RECORDED DATA section start
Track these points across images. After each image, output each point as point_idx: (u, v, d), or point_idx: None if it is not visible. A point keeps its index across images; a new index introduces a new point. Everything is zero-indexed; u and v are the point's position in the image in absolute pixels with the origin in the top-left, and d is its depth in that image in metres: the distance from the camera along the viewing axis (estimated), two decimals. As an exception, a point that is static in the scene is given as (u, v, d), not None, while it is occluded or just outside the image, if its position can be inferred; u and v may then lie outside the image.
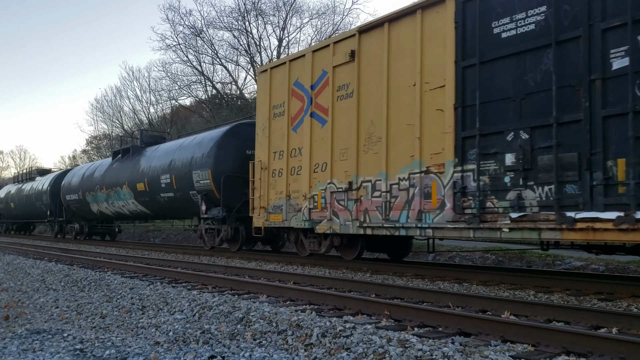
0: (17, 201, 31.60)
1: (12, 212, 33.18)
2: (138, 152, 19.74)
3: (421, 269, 9.76)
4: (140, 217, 20.84)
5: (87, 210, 23.38)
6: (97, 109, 49.39)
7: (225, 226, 14.31)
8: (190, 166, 15.40)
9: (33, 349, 4.36)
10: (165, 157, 17.27)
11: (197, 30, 34.37)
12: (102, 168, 22.10)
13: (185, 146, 16.44)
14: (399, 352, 3.80)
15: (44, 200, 27.12)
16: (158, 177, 17.11)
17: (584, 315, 5.20)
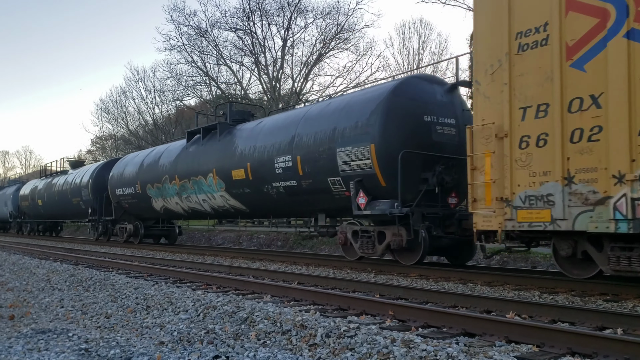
0: (47, 198, 27.60)
1: (39, 211, 29.31)
2: (228, 131, 15.04)
3: (426, 270, 9.74)
4: (227, 215, 16.46)
5: (145, 207, 19.00)
6: (102, 110, 49.60)
7: (402, 229, 9.83)
8: (332, 141, 10.89)
9: (38, 349, 4.38)
10: (280, 133, 12.59)
11: (202, 31, 34.47)
12: (170, 153, 17.46)
13: (317, 115, 11.83)
14: (403, 353, 3.80)
15: (83, 196, 23.00)
16: (270, 160, 12.47)
17: (589, 315, 5.18)
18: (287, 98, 34.66)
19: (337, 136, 10.82)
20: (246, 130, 14.23)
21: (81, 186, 23.23)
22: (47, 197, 27.63)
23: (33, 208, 30.13)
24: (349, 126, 10.65)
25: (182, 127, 38.78)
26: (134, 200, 19.38)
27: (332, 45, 34.50)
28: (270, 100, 34.39)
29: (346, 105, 11.15)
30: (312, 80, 36.64)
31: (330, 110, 11.50)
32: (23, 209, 32.41)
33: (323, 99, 34.30)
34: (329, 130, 11.08)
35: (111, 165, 22.26)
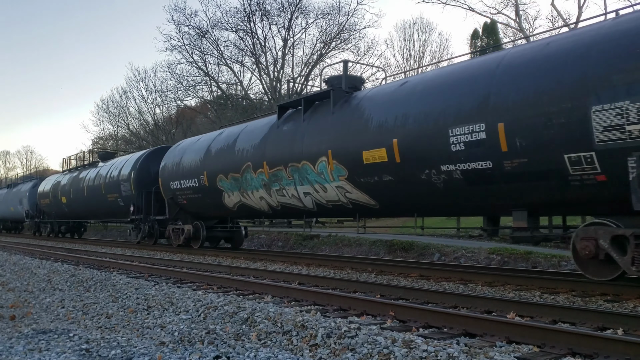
0: (73, 195, 24.00)
1: (63, 209, 25.82)
2: (344, 99, 11.20)
3: (426, 270, 9.74)
4: (338, 213, 12.27)
5: (212, 204, 15.16)
6: (103, 110, 49.63)
7: None
8: (579, 97, 7.02)
9: (39, 349, 4.38)
10: (456, 92, 8.68)
11: (203, 31, 34.49)
12: (253, 134, 13.33)
13: (533, 59, 7.83)
14: (404, 353, 3.80)
15: (122, 192, 19.42)
16: (440, 132, 8.60)
17: (590, 316, 5.18)
18: (288, 98, 34.64)
19: (594, 86, 6.86)
20: (381, 95, 10.31)
21: (120, 180, 19.56)
22: (73, 194, 24.14)
23: (55, 206, 26.74)
24: (624, 68, 6.65)
25: (183, 127, 38.83)
26: (196, 195, 15.51)
27: (333, 45, 34.54)
28: (271, 100, 34.39)
29: (614, 32, 6.98)
30: (312, 81, 36.65)
31: (568, 49, 7.43)
32: (42, 208, 29.00)
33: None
34: (570, 80, 7.16)
35: (160, 153, 18.56)
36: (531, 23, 31.61)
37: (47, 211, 28.49)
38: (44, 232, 30.22)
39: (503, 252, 12.86)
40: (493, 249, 13.23)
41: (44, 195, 28.04)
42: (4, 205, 35.86)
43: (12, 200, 34.59)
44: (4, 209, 36.11)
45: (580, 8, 26.10)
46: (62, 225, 28.39)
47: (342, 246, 16.84)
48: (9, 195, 35.72)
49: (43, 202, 28.23)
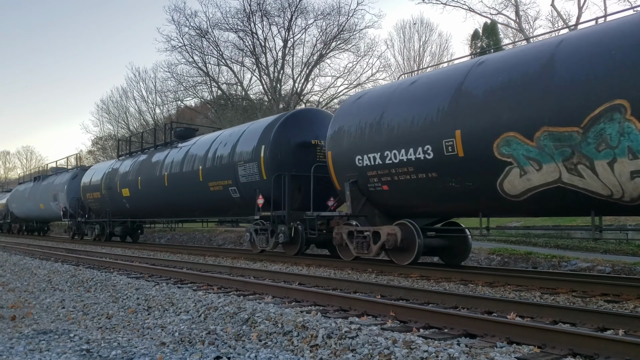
0: (144, 185, 18.35)
1: (122, 206, 20.30)
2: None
3: (427, 270, 9.74)
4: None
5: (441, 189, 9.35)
6: (103, 110, 49.64)
7: None
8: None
9: (40, 349, 4.38)
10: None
11: (203, 32, 34.52)
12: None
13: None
14: (405, 354, 3.80)
15: (240, 177, 13.63)
16: None
17: (590, 316, 5.18)
18: (288, 98, 34.67)
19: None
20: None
21: (237, 160, 13.72)
22: (144, 184, 18.33)
23: (111, 201, 20.86)
24: None
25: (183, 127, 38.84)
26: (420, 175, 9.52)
27: (333, 45, 34.56)
28: (271, 100, 34.41)
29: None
30: (313, 81, 36.67)
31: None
32: (88, 204, 23.21)
33: (324, 100, 34.29)
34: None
35: (304, 117, 13.71)
36: (531, 23, 31.58)
37: (96, 208, 22.67)
38: (90, 234, 23.83)
39: (503, 253, 12.86)
40: (493, 250, 13.24)
41: (92, 188, 22.37)
42: (31, 203, 29.81)
43: (41, 196, 28.09)
44: (31, 207, 30.10)
45: (580, 9, 26.15)
46: (117, 226, 21.70)
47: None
48: (37, 189, 29.13)
49: (90, 196, 22.64)
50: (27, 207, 30.89)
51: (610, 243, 13.85)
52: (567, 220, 14.78)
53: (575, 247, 14.36)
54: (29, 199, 30.14)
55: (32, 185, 30.69)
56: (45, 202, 27.65)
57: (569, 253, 13.02)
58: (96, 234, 23.07)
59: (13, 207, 33.87)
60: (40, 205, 28.32)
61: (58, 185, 26.25)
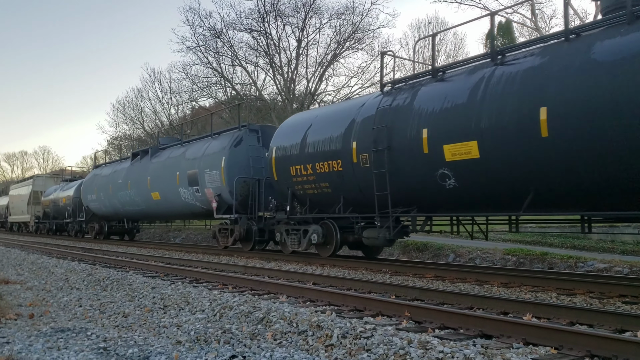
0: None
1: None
2: None
3: (441, 271, 9.70)
4: None
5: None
6: (119, 110, 50.02)
7: None
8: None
9: (58, 347, 4.44)
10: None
11: (217, 32, 34.60)
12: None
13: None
14: (420, 354, 3.79)
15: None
16: None
17: (608, 318, 5.12)
18: (302, 98, 34.69)
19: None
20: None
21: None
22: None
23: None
24: None
25: (198, 127, 39.05)
26: None
27: (347, 45, 34.47)
28: (285, 100, 34.46)
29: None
30: (326, 81, 36.65)
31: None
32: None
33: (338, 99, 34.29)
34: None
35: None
36: (547, 22, 31.31)
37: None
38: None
39: (519, 253, 12.77)
40: (509, 250, 13.14)
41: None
42: (133, 192, 20.47)
43: (158, 178, 18.77)
44: (131, 199, 20.71)
45: (597, 6, 25.80)
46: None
47: (356, 246, 16.81)
48: (144, 170, 19.85)
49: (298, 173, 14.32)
50: (122, 199, 21.46)
51: (628, 244, 13.68)
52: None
53: (592, 248, 14.22)
54: (127, 186, 20.62)
55: (127, 167, 21.29)
56: (167, 189, 18.14)
57: (585, 254, 12.89)
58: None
59: (90, 201, 24.32)
60: (154, 194, 19.04)
61: (203, 159, 16.25)
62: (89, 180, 25.27)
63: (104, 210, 23.87)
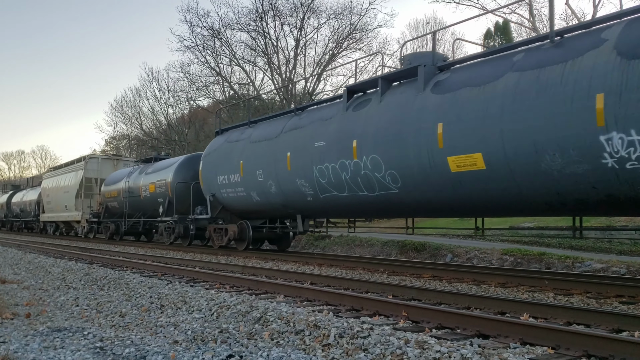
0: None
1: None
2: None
3: (439, 271, 9.70)
4: None
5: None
6: (117, 110, 49.99)
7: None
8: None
9: (54, 347, 4.42)
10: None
11: (215, 32, 34.64)
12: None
13: None
14: (417, 354, 3.79)
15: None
16: None
17: (605, 318, 5.13)
18: (300, 98, 34.70)
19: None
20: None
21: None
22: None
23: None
24: None
25: (196, 127, 39.05)
26: None
27: (345, 45, 34.51)
28: (283, 100, 34.45)
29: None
30: (324, 80, 36.67)
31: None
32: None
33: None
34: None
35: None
36: (545, 22, 31.35)
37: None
38: None
39: (516, 253, 12.78)
40: (506, 250, 13.16)
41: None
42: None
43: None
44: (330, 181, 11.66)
45: (595, 7, 25.87)
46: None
47: (354, 246, 16.82)
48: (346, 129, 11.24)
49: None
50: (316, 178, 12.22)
51: (625, 244, 13.71)
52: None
53: (590, 248, 14.24)
54: (332, 154, 11.55)
55: (331, 119, 12.07)
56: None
57: (582, 254, 12.91)
58: None
59: (222, 187, 15.46)
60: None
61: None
62: (217, 152, 15.97)
63: (253, 203, 14.35)
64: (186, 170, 18.62)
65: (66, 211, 27.34)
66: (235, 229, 15.54)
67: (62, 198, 27.70)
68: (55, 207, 28.83)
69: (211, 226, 16.73)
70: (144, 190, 20.55)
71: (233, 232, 15.60)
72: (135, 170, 22.13)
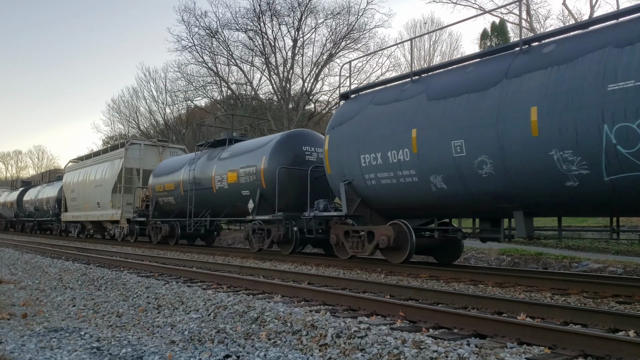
0: None
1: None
2: None
3: (436, 271, 9.71)
4: None
5: None
6: (114, 110, 49.90)
7: None
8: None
9: (51, 347, 4.41)
10: None
11: (212, 32, 34.60)
12: None
13: None
14: (414, 354, 3.79)
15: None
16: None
17: (602, 317, 5.14)
18: (297, 98, 34.69)
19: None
20: None
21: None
22: None
23: None
24: None
25: (193, 127, 39.02)
26: None
27: (343, 45, 34.50)
28: (281, 100, 34.44)
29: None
30: (322, 81, 36.67)
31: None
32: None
33: (333, 99, 34.27)
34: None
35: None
36: (542, 23, 31.39)
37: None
38: None
39: (513, 253, 12.80)
40: (503, 250, 13.17)
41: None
42: None
43: None
44: None
45: (592, 7, 25.91)
46: None
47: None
48: None
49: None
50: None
51: (622, 244, 13.73)
52: (578, 221, 14.67)
53: (587, 248, 14.26)
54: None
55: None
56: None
57: (580, 254, 12.93)
58: None
59: (361, 173, 10.99)
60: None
61: None
62: (356, 122, 11.34)
63: (431, 193, 9.77)
64: (285, 152, 13.99)
65: (98, 209, 22.88)
66: (389, 232, 10.37)
67: (93, 193, 23.34)
68: (83, 204, 24.34)
69: (340, 227, 11.68)
70: (219, 180, 15.74)
71: (386, 238, 10.37)
72: (200, 156, 17.41)
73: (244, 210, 14.79)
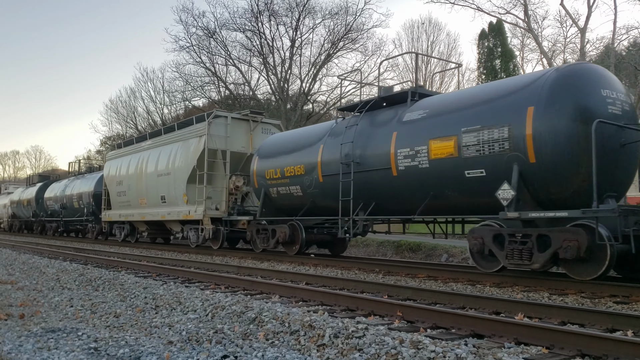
0: None
1: None
2: None
3: (434, 271, 9.72)
4: None
5: None
6: (112, 110, 49.81)
7: None
8: None
9: (48, 347, 4.41)
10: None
11: (210, 32, 34.56)
12: None
13: None
14: (412, 354, 3.79)
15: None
16: None
17: (599, 317, 5.15)
18: (295, 98, 34.69)
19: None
20: None
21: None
22: None
23: None
24: None
25: (191, 127, 38.94)
26: None
27: (341, 45, 34.50)
28: (279, 100, 34.43)
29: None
30: (320, 81, 36.66)
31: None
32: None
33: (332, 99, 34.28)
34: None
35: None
36: (539, 23, 31.42)
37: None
38: None
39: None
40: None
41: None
42: None
43: None
44: None
45: (590, 8, 25.93)
46: None
47: (350, 247, 16.82)
48: None
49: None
50: None
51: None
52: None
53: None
54: None
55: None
56: None
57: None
58: None
59: None
60: None
61: None
62: None
63: None
64: (574, 97, 8.01)
65: (163, 205, 17.73)
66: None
67: (155, 185, 18.12)
68: (137, 200, 19.28)
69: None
70: (408, 156, 9.99)
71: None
72: (353, 123, 11.65)
73: (458, 203, 9.59)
RECORDED DATA section end
*EXERCISE REQUIREMENTS*:
The answer is to be the lines of the listing from the first through the one with "16: (158, 177, 17.11)", reproduced exactly, without any pictures.

*SOLUTION*:
Track these points across images. After each image, output each point as point_idx: (u, v, d), or point_idx: None if it is not visible. A point keeps its index across images; a new index introduces a new point. Everything is zero-indexed; u and v are the point's position in the image in absolute pixels with the origin in the top-left, and d is its depth in that image in metres: the distance from the camera along the viewing axis (estimated), two decimals. As an exception, a point that is static in the scene is given as (u, v, d), not None, while it is occluded or just outside the image, if its position can be inferred; u and v may then lie outside the image.
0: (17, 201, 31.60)
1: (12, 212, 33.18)
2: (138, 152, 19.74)
3: (421, 269, 9.76)
4: (140, 217, 20.84)
5: (87, 210, 23.38)
6: (97, 109, 49.39)
7: (225, 226, 14.31)
8: (190, 166, 15.40)
9: (33, 349, 4.36)
10: (165, 157, 17.27)
11: (197, 30, 34.37)
12: (102, 168, 22.10)
13: (185, 146, 16.44)
14: (399, 352, 3.80)
15: (44, 200, 27.12)
16: (158, 177, 17.11)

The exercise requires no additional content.